A More Honorable End

My father committed suicide seven years ago today. I was tempted to just let this anniversary pass without acknowledging it, but it did not feel right to do so, given that I have not been able to think of anything else since the start of January. So I find myself placing my fingers to the keyboard once again; not for too long- just long enough.

Suffice it to say that I have written extensively about this matter for quite some time now. At this point I do not believe that I can convey any other thoughts describing my sadness or anger or frustration, or even the loneliness of carrying around the memory of a ghost. And to manufacture more thoughts using slightly differing word tenses and stylistic phrasing seems disingenuous and an attempt to grab up attention for a matter that is important to me, but perhaps not overly remembered by others. At some point during grief it must be acknowledged that your burden is your own to carry and that summoning attention to it constantly transforms you into the image of your grief in the eyes of others (and, unfortunately, in your own eyes). One cannot live life as an animated monument to the deceased and expect to really live. These thoughts are not an attempt to do so.

Wishing is a futile exercise. It is hope with a sense of loss. But I do desire to just express this one void hope so that it can be acknowledged for what it is and what it can never be: I wish my father had a more honorable end. I wish that his exit was not so anticlimactic. I wish he had an end that was as big as he was, or, I should say, as big as I imagined him to be.

I wish that more of my friends could have known him so that they could realize how big a hole his exit left behind. I wish that I could look back at his death with the satisfaction of knowing that he truly lived to his potential, sad as it would be to see that legacy go.

I wish he didn’t die before I was ready for him to.

Herein we see the futility of the wish. I was not ready for him to die, and reflecting on his death will never ever bring a sense of satisfaction. I have only want and hurt out of it. I should remember the good times. I should remember his humor.

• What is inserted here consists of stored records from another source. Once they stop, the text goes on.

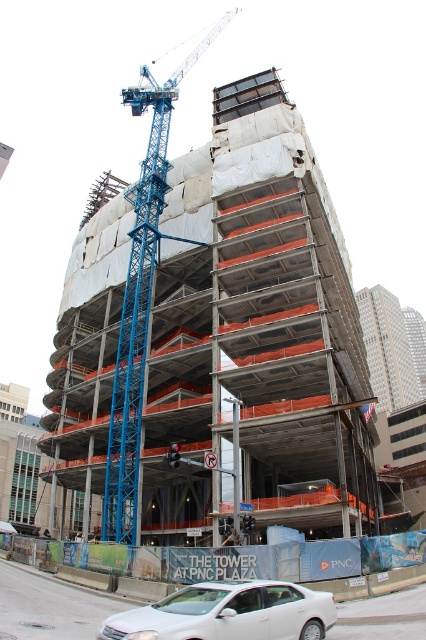
Question: Can you confirm if white concrete construction site at lower center is thinner than white matte sedan at lower center?

Choices:
 (A) yes
 (B) no

Answer: (B)

Question: Which of these objects is positioned farthest from the white matte sedan at lower center?

Choices:
 (A) white concrete construction site at lower center
 (B) blue metallic crane at center-left

Answer: (B)

Question: Which point is farther from the camera taking this photo?

Choices:
 (A) (351, 612)
 (B) (135, 611)

Answer: (A)

Question: Among these objects, which one is farthest from the camera?

Choices:
 (A) white matte sedan at lower center
 (B) blue metallic crane at center-left
 (C) white concrete construction site at lower center

Answer: (B)

Question: Is blue metallic crane at center-left wider than white matte sedan at lower center?

Choices:
 (A) no
 (B) yes

Answer: (B)

Question: Is blue metallic crane at center-left positioned before white concrete construction site at lower center?

Choices:
 (A) no
 (B) yes

Answer: (A)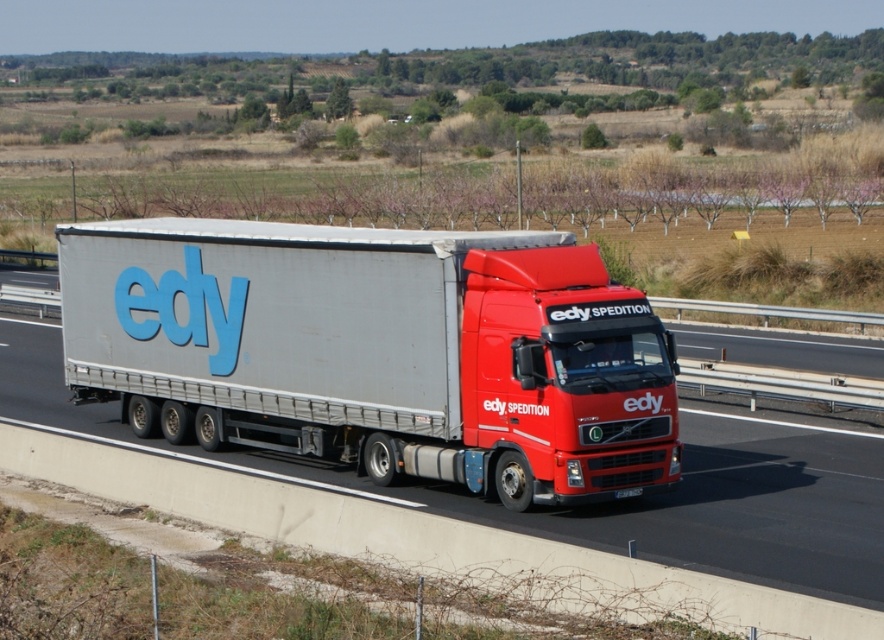
Question: Is silver metallic trailer truck at center to the left of metallic silver trailer at center from the viewer's perspective?

Choices:
 (A) no
 (B) yes

Answer: (B)

Question: Does silver metallic trailer truck at center have a larger size compared to metallic silver trailer at center?

Choices:
 (A) no
 (B) yes

Answer: (A)

Question: Does silver metallic trailer truck at center lie behind metallic silver trailer at center?

Choices:
 (A) no
 (B) yes

Answer: (B)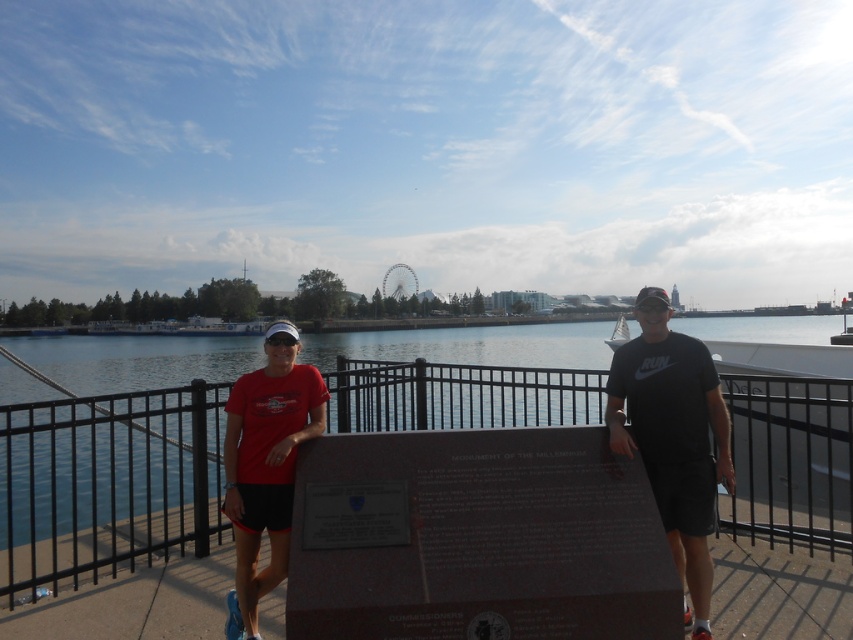
Question: Is black metal fence at center smaller than black matte t-shirt at center?

Choices:
 (A) yes
 (B) no

Answer: (B)

Question: Is black matte t-shirt at center closer to the viewer compared to matte red shirt at center?

Choices:
 (A) yes
 (B) no

Answer: (A)

Question: Which object appears closest to the camera in this image?

Choices:
 (A) black metal fence at center
 (B) matte red shirt at center
 (C) black matte t-shirt at center

Answer: (C)

Question: Among these points, which one is nearest to the camera?

Choices:
 (A) (650, 456)
 (B) (300, 397)

Answer: (A)

Question: Can you confirm if black metal fence at center is positioned to the left of matte red shirt at center?

Choices:
 (A) no
 (B) yes

Answer: (A)

Question: Which of these objects is positioned closest to the matte red shirt at center?

Choices:
 (A) black metal fence at center
 (B) black matte t-shirt at center

Answer: (B)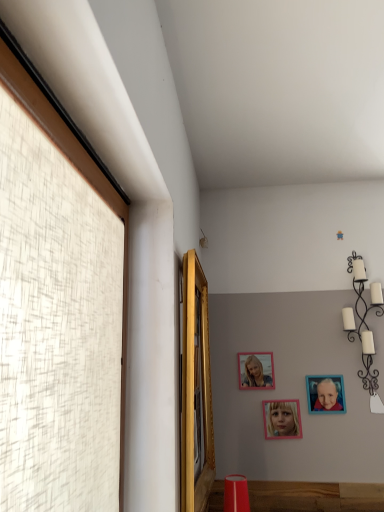
Question: Is point (249, 353) positioned closer to the camera than point (337, 402)?

Choices:
 (A) farther
 (B) closer

Answer: (A)

Question: Based on their sizes in the image, would you say pink matte picture frame at upper center, the 3th picture frame viewed from the right, is bigger or smaller than blue matte picture frame at upper right, the 3th picture frame from the left?

Choices:
 (A) small
 (B) big

Answer: (B)

Question: Estimate the real-world distances between objects in this image. Which object is closer to the white matte candle holder at upper right, acting as the first lamp starting from the right?

Choices:
 (A) pink matte picture frame at upper center, the 3th picture frame viewed from the right
 (B) gold wooden mirror at upper left, the 2th window positioned from the left
 (C) pink matte picture frame at center, acting as the 2th picture frame starting from the left
 (D) matte white lampshade at upper center, the 2th lamp positioned from the front
 (E) blue matte picture frame at upper right, marked as the 1th picture frame in a right-to-left arrangement

Answer: (E)

Question: Which object is the closest to the blue matte picture frame at upper right, marked as the 1th picture frame in a right-to-left arrangement?

Choices:
 (A) white matte candle holder at upper right, which is the 1th lamp from bottom to top
 (B) pink matte picture frame at center, arranged as the 2th picture frame when viewed from the right
 (C) matte white lampshade at upper center, which ranks as the 2th lamp in bottom-to-top order
 (D) pink matte picture frame at upper center, the 3th picture frame viewed from the right
 (E) white textured window at left, the first window positioned from the front

Answer: (B)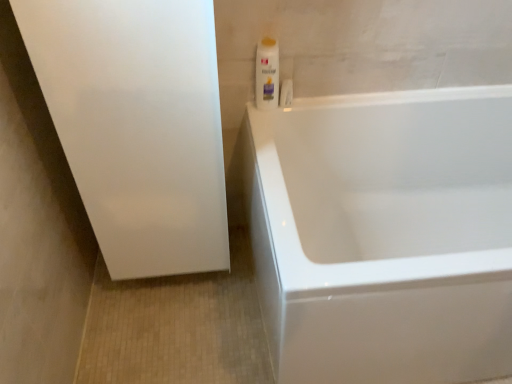
Where is `vacant area that is in front of white matte screen door at left`? Image resolution: width=512 pixels, height=384 pixels. vacant area that is in front of white matte screen door at left is located at coordinates (172, 336).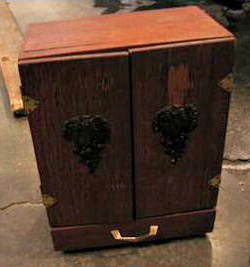
I want to click on drawer handle, so click(x=138, y=239).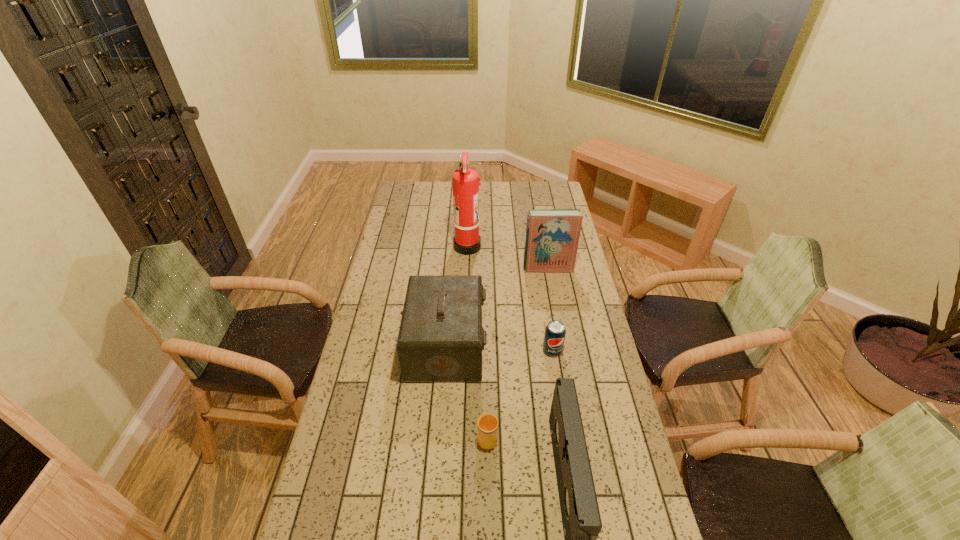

I should remember his kindness. I should remember his deep mind and wisdom. I should remember just how big and strong he was. But all of those memories lead to an inevitable end that stains the whole. My father could not manufacture an honorable end for himself, and I cannot assemble one out of select bits and pieces of his life. His end is not his to change, nor is not mine to reinterpret.

Now I desire to express a hope. True hope is backed by the satisfaction of knowing that the object desired is inevitable, though in certain circumstances it cannot be explained why. I hope to one day no longer feel the need to justify my father’s life. I hope to let his end be what it is. I hope to let my father’s life stand on its own without the need to have my life act as a buttress for it. I hope to not depend on a sense of honor that is completely transitory and self-reliant. I hope that the meaning of my father’s life, and indeed the meaning of my own life, can lay outside of whatever thoughts I can muster concerning completeness and beauty. These things are hard to accept and embrace, but I have hope that they will be.

As of now, I only know a shadow of what should be. I only understand the immediate ugliness of wrong. I do not understand fully the true nature of restoration. I only know the shade of it and the closed bud if its being simply because I know that it should be there, though in truth I do not fully comprehend its form. I do not understand why it waits or why the story carries on the way it does. I only know that its existence points to what is wrong while simultaneously promising to what will be right.

Really beyond this topic is beyond my scope, and so here is where I will end this reflection. I miss my father, I wish for better things, and more than that I hope for something greater than I can completely understand: a meaning that supersedes my own understanding of meaning. A hope devoid of wishing. Restoration and beauty and completeness beyond their shadows.